Banks don’t pay tariffs, but tariffs will cost them
Subscribe to enjoy similar stories. Bankers don’t import or export sneakers or cars. But that doesn’t mean they are immune to tariffs.
In fact, American lenders face a potential triple-whammy from the new trade regime announced by President Trump on Wednesday. The big threat is that a trade war leads to recession, or absent that, far slower economic growth. Bank revenues will tumble as customers, both consumers and companies, dial back on borrowing.
They could also find it tougher to pay back their debts. Meanwhile, a moribund economy could put downward pressure on long-term interest rates, even as inflation proves persistent and keeps short-term rates high. This would further squeeze bank profits.

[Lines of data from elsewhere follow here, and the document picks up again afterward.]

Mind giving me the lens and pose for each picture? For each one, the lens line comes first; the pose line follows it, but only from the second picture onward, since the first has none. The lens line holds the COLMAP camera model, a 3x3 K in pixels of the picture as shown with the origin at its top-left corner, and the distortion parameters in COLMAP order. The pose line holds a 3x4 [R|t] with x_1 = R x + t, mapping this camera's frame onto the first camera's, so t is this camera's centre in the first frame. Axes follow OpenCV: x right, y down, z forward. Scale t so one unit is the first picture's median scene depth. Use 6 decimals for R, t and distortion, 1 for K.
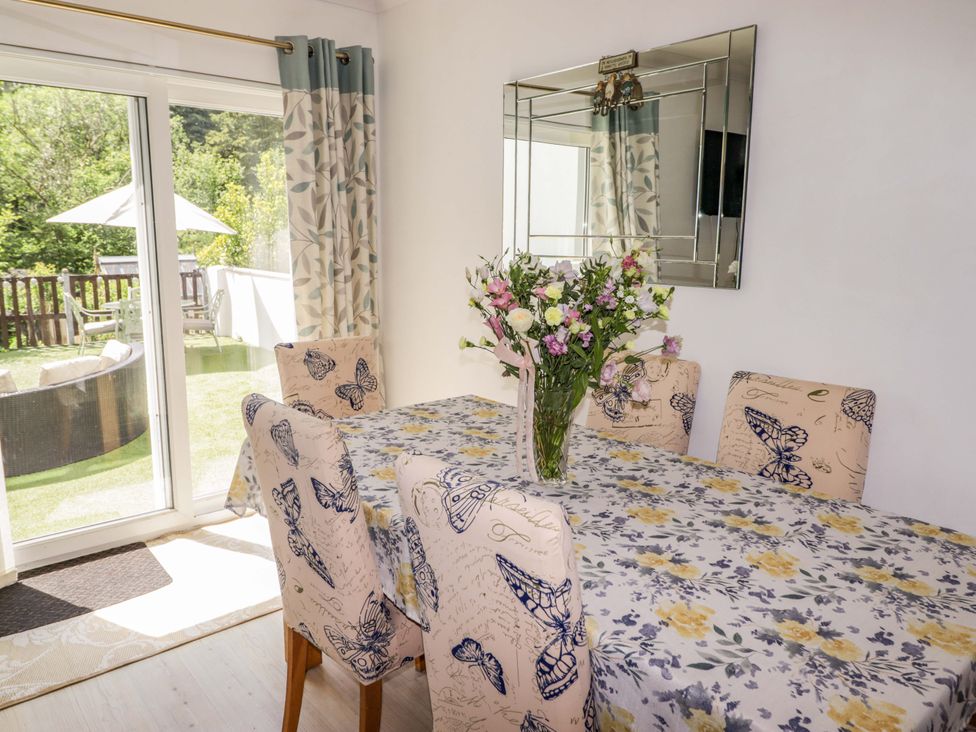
lens RADIAL K [[703.0, 0, 476.3], [0, 703.0, 350.3], [0, 0, 1]] dist [0.006756, -0.001268]
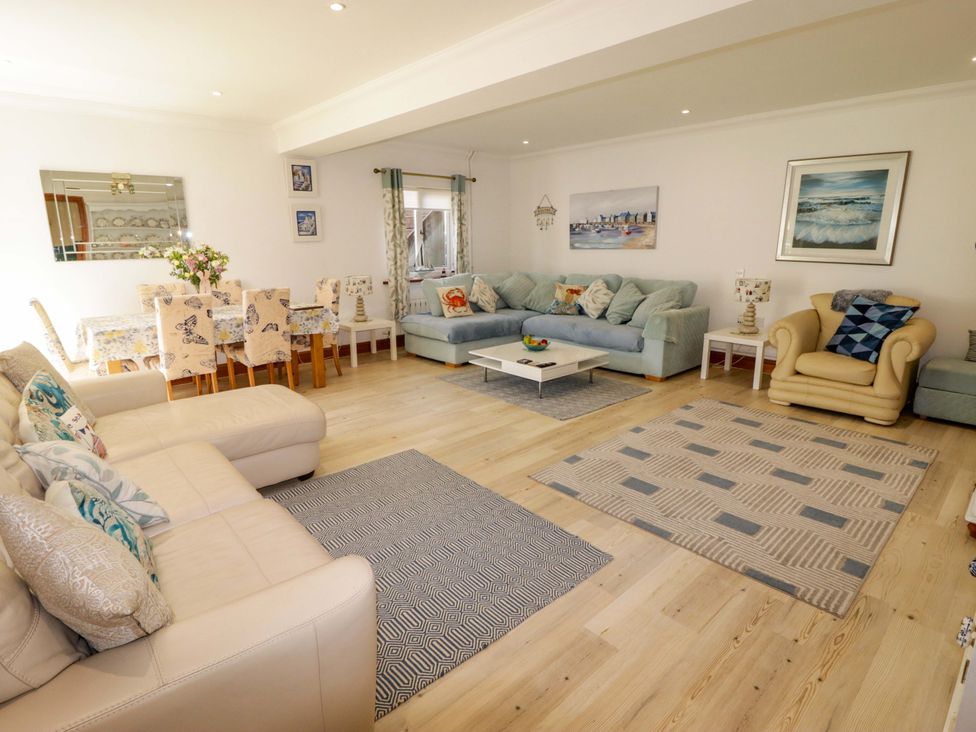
lens RADIAL K [[523.3, 0, 483.4], [0, 523.3, 355.5], [0, 0, 1]] dist [-0.002751, -0.001665]
pose [[-0.036593, -0.226534, 0.973316, -1.756192], [0.176126, 0.957260, 0.229419, 0.024569], [-0.983687, 0.179821, 0.004869, -0.211376]]
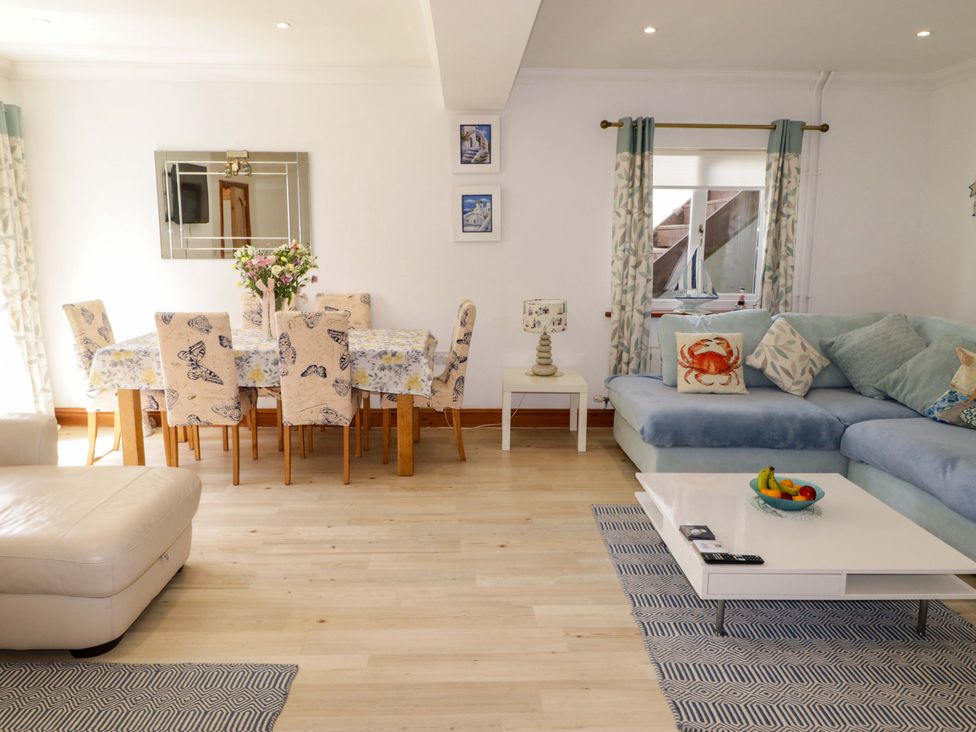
lens RADIAL K [[703.0, 0, 476.3], [0, 703.0, 350.3], [0, 0, 1]] dist [0.006756, -0.001268]
pose [[0.623563, -0.127343, 0.771332, -0.954356], [0.127947, 0.989964, 0.060003, 0.119875], [-0.771232, 0.061274, 0.633598, -0.761496]]
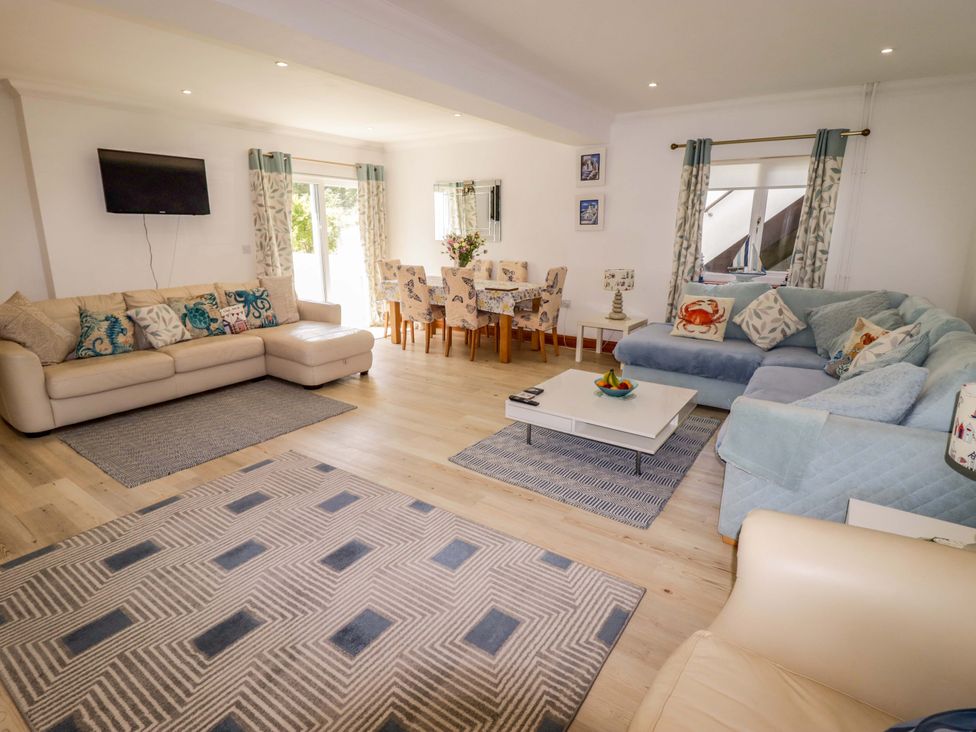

Amid all this uncertainty, dealmaking is likely to slow, and corporate investment could tumble, eating into Wall Street fees. No wonder the new tariff announcements torpedoed shares of big U.S. lenders.
On Thursday, the KBW Nasdaq Bank index had its worst one-day drop, nearly 10%, since March 2023, in the aftermath of the collapse of Silicon Valley Bank. Big banks have erased all of their gains since the November election, when they rallied on hopes for a rebound in dealmaking and business activity. The threats will be a hot topic for investors later next week when JPMorgan Chase, Wells Fargo and Morgan Stanley report first-quarter earnings.
U.S. banks “aren’t in the direct line of fire for tariffs, but they make their living lending and doing business with all the companies that are in the line of fire," says Truist Securities bank analyst John McDonald. “The second-order impacts on consumers are critical for banks as well." Big U.S.